Trecho selecionado.

***

Precisamos falar sobre o Kevin (We need to talk about Kevin, Inglaterra/Estados Unidos, 2011). Direção: Lynne Ramsay. Roteiro: Lynne Ramsay e Rory Kinnear baseado no livro de Lionel Shriver. Elenco: Tilda Swinton, John C. Reilly, Ezra Miller, Jasper Newell, Ashely Gerasimovich, Siobhan Fallon, Alex Manette, Kenneth Franklin. Duração: 112 minutos.
Desde o primeiro sopro de vida, Kevin Khatchadourian demonstra uma insigne e atípica personalidade. Eva, a sua dedicada mãe, não conseguia calar nem abrandar seu intransigente choro quando bebê, e sequer o insuportável barulho de uma britadeira é bastante para dissipar a incômoda convivência. Kevin também não apresentava a disposição esperada de um bebê da sua idade nas brincadeiras com a mãe, hesitando chamá-la de mamãe e o fazendo debochadamente em raras ocasiões. Ultimamente, ele se afeiçoaria ao pai, Franklin, não honestamente, mas para provocar ciúmes e mágoas e confrontar Eva. Era a materialização do complexo de Édipo, na sua forma mais psicótica e turbulenta, uma punição diariamente imposta à mãe por tê-lo concebido. Um inferno realçado no comportamento insidioso e maquiavélico do personagem-título de Precisamos falar sobre o Kevin e na predominância dos insistentes tons rubros perfeitamente adequados na trágica trajetória de uma mãe que descobre o sadismo e monstruosidade do produto do seu ventre.
Baseado no best-seller de Lionel Shriver, o roteiro de Lynne Ramsay e Rory Kinnear assume o ponto de vista de Eva (Swinton) na narrativa temporalmente fragmentada e, ocasionalmente, simbólica, que acompanha os estágios da vida de Kevin e as chagas consequentes da chacina provocada por ele no colégio. Esforçando-se na lancinante tentativa de se aproximar do filho, Eva também cede a impulsos tão indignos quanto as maldades praticadas por Kevin (“sua ação mais honesta” é uma injustificável agressão), e lentamente supre a cobiça por um sorriso na infrutífera busca por respostas. Meticulosamente observando a progressiva demonização de Kevin, humanizado brevemente em um momento de fragilidade, o roteiro planta pistas óbvias das atrocidades do rapaz na redecoração do quarto da mãe ou no destino de um hamster. Dessa forma, o arco presenteado por seu pai causa arrepios apenas pelas possibilidades representadas, o que enriquece a ironia desse ser o armamento de Robin Hood, o único livro que sua mãe leu para ele na infância.
Construindo uma narrativa paranoica e claustrofóbica, a diretora Lynne Ramsey tortura Eva com as memórias de suas tragédias pessoais, como na repetida chegada ao colégio ou na cortina esvoaçada na brisa noturna, e a atinge com os desconfortáveis olhares inquisitivos dos habitantes da cidade, culminando no amedrontador percurso para sua casa na noite de halloween sob os olhos de jovens disfarçados de monstros ao som de Billy Holly. Assim, as músicas incidentais, a inquietante trilha sonora de Jonny Greenwood (do grupo Radiohead) e a edição sonora que salienta as batidas do coração de Eva e a intensidade do disparo de flechas constroem uma atmosfera próxima do autêntico cinema de terror, uma escolha acertada, e o afastando do também ótimo drama
Tarde Demais, com quem divide semelhanças óbvias.

***

Material extraído.
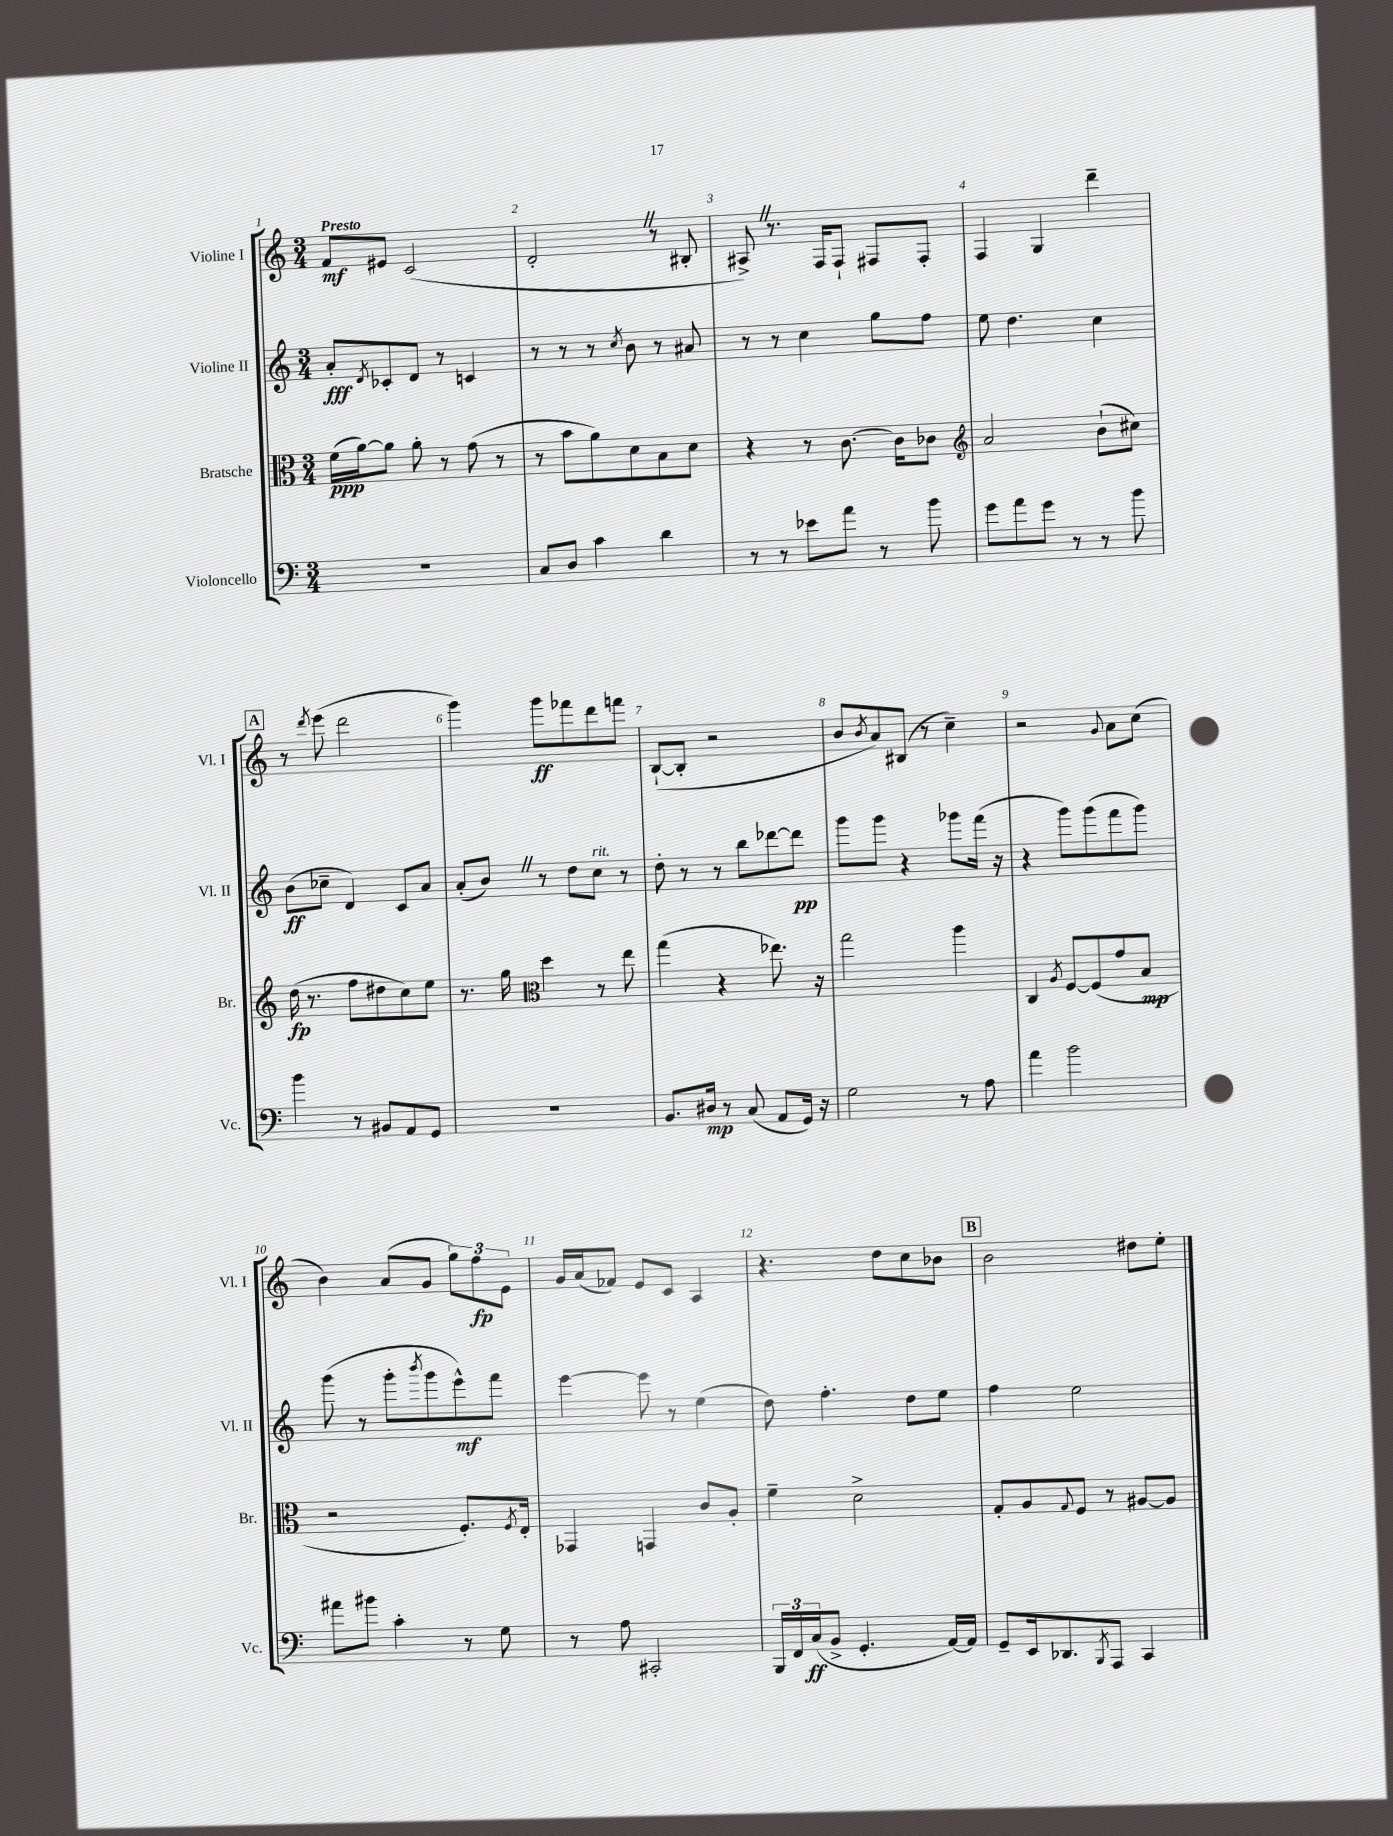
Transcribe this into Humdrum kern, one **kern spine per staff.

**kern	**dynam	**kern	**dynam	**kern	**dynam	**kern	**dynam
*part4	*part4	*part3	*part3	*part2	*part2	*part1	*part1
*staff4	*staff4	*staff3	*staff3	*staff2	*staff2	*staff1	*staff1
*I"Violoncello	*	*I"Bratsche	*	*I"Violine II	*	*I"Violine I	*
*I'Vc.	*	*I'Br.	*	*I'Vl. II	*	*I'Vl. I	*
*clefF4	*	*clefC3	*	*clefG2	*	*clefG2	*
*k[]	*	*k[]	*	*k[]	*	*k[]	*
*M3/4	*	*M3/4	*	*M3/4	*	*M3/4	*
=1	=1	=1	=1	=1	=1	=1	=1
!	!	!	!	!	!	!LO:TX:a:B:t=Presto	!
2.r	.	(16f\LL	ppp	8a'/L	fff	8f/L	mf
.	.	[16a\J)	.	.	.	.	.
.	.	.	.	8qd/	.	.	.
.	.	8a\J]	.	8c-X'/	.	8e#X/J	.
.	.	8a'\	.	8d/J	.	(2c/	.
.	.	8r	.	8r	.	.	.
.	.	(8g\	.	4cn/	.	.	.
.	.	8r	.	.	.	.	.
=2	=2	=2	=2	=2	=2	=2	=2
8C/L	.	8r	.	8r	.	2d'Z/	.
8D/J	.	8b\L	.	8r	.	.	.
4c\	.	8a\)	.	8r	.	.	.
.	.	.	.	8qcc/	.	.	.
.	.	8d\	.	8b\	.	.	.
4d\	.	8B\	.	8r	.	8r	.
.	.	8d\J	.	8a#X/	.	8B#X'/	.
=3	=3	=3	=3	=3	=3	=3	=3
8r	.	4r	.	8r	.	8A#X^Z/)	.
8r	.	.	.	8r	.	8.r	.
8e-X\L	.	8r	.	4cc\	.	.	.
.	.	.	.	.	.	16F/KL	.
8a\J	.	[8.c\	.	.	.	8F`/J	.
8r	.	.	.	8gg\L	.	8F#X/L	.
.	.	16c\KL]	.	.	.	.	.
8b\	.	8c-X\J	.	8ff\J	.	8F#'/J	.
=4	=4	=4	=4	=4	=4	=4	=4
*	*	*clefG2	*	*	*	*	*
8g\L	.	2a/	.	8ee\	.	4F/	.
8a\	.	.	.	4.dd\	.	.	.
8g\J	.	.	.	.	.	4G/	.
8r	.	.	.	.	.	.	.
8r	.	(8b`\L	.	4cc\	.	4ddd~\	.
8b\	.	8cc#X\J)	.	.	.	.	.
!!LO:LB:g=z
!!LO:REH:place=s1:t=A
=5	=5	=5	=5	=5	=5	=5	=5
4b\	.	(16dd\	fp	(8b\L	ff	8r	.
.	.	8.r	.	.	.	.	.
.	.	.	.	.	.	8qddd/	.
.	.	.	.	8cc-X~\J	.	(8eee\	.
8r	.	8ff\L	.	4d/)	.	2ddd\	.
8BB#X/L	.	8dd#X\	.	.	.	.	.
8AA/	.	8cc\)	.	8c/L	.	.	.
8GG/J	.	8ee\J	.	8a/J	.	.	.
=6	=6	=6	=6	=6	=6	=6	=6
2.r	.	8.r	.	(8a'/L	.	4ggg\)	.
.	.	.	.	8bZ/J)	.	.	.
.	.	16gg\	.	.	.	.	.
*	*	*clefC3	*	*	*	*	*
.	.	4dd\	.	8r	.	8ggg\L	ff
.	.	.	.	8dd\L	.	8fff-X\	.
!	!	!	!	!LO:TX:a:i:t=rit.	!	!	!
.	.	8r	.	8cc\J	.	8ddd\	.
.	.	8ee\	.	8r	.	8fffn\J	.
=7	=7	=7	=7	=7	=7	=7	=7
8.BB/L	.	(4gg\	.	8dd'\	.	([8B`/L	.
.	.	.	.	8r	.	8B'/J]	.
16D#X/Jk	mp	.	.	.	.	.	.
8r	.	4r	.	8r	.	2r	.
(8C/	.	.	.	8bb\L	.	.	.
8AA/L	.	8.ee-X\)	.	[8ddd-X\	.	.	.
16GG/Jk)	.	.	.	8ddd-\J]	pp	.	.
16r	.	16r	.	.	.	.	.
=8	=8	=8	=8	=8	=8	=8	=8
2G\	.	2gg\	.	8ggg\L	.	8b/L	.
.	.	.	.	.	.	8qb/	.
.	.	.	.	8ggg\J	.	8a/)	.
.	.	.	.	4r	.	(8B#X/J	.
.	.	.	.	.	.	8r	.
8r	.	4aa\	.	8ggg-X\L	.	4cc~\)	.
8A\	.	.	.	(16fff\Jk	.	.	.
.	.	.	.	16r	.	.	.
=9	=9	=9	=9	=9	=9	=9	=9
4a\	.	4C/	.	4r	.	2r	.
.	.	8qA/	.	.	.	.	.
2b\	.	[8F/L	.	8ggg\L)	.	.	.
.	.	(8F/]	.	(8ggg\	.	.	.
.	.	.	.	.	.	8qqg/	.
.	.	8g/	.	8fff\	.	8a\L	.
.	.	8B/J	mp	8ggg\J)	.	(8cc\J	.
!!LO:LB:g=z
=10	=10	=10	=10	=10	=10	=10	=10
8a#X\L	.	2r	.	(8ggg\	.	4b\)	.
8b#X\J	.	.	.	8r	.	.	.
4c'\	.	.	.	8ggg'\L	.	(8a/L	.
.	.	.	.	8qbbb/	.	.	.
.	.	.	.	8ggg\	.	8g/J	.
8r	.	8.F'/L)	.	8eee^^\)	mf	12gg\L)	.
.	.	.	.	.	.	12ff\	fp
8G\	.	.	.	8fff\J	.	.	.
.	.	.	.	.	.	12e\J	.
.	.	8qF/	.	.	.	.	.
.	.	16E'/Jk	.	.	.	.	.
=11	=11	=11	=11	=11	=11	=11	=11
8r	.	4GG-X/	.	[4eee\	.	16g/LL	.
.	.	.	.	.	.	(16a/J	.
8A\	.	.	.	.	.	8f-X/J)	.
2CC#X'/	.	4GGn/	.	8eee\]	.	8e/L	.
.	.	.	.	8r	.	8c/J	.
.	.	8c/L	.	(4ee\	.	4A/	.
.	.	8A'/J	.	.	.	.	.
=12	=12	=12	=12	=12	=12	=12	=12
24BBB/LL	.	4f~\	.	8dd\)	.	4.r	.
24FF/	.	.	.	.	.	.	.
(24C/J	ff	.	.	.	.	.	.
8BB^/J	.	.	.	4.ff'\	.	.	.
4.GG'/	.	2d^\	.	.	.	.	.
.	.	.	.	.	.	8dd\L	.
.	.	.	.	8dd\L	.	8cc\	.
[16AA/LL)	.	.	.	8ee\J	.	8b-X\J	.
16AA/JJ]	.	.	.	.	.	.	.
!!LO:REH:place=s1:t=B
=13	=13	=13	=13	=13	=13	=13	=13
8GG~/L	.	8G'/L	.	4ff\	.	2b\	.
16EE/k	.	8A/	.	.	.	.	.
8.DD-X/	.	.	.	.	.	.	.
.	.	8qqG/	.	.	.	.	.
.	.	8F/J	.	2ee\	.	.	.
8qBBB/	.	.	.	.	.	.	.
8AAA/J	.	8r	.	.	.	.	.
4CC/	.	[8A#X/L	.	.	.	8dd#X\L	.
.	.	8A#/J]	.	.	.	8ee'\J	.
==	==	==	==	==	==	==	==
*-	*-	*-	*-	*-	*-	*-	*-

***

Tarefas.
• A. Com base na crítica de Precisamos falar sobre o Kevin, responda às perguntas a seguir.
(i) Qual é a duração do filme?
(ii) Quem compôs a trilha sonora?
(iii) Qual foi o único livro que a mãe leu para Kevin na infância?
• B. Prossiga com a crítica de Precisamos falar sobre o Kevin a partir da última frase apresentada.
Os itens não têm relação com a crítica de Precisamos falar sobre o Kevin.

Respostas esperadas.
• A.
(i) 112 minutos.
(ii) Jonny Greenwood, do grupo Radiohead.
(iii) Robin Hood.

• B.
Denotando a perturbação experimentada por Eva, os 30 minutos iniciais despem-se do rigor temporal e funcionam como fragmentos de um pesadelo, com planos fechados, ângulos inusitados e a inquietude da câmera em movimento. Maximizado pela insistência da cor vermelha na representação de um quase fervor infernal, a narrativa utiliza a tradicional festa popular espanhola, La Tomatina, como alegoria da anárquica vida de Eva, o que torna particularmente lírico o esconderijo escolhido por ela no supermercado, no caso, o centro do quadro, encostada e cercada por uma prateleira de sopa de tomate (indicativo de que as ações de Kevin jamais deixarão de segui-la e assombrá-la). Seguindo essa tendência, a fotografia de Seamus McGarvey aposta na paleta de cores vermelhas nos momentos capitais (novamente recordo a chegada de Eva ao colégio), e inclusive, alguns objetos cenográficos assumem o óbvio do vermelho sangue, como o cachorrinho de pelúcia da caçula Celia (Gerasimovich), uma árvore ou o alarme de um despertador.
Fluido, as transições na montagem de Joe Bini apesar de ocasionalmente óbvias, como a intensa luz na saída de uma prisão antecedente ao parto de Kevin, acertam nas elipses elegantes que ilustram o envelhecimento do personagem-título, sendo aquele que o vê no jardim empunhando um arco o mais satisfatório. O montador também se saí particularmente bem nos equilibrados cortes secos ligando as linhas temporais distintas de maneira eficaz.
Tendo como vício de origem a instintiva e intrínseca crueldade de Kevin, a narrativa é repetitiva nas maldades praticadas pelo rapaz e frustrante por desviar dos momentos em que poderia jogar mais luz na sua personalidade (
“eu sou o contexto” e
“o propósito é não ter propósito” são citações megalômanas, mas indiscutivelmente vazias e unidimensionais). Assim, mesmo que o fim da narrativa resida na personagem de Eva, o filme beneficiaria-se caso explorasse as desagradáveis facetas de Kevin, ao invés de transformá-lo no equivalente do Damien (
A Profecia). Interpretado por três atores diferentes, sobretudo Ezra Miller (adolescente) e Jasper Newell (infância), as composições pecam sensivelmente numa esperada ausência de uniformidade: enquanto Ezra tem um comportamento naturalmente psicótico e dissimulado, Jasper soa mais como um garotinho desesperado por atenção e irritantemente debochado. Consequentemente, Ezra destaca-se no niilismo e misantropia congênitos de Kevin, e como não aplaudir quando ele retoricamente retruca à mãe
“já fui alguma vez feliz?”, que o previne de ser taxado como um ser humano normal.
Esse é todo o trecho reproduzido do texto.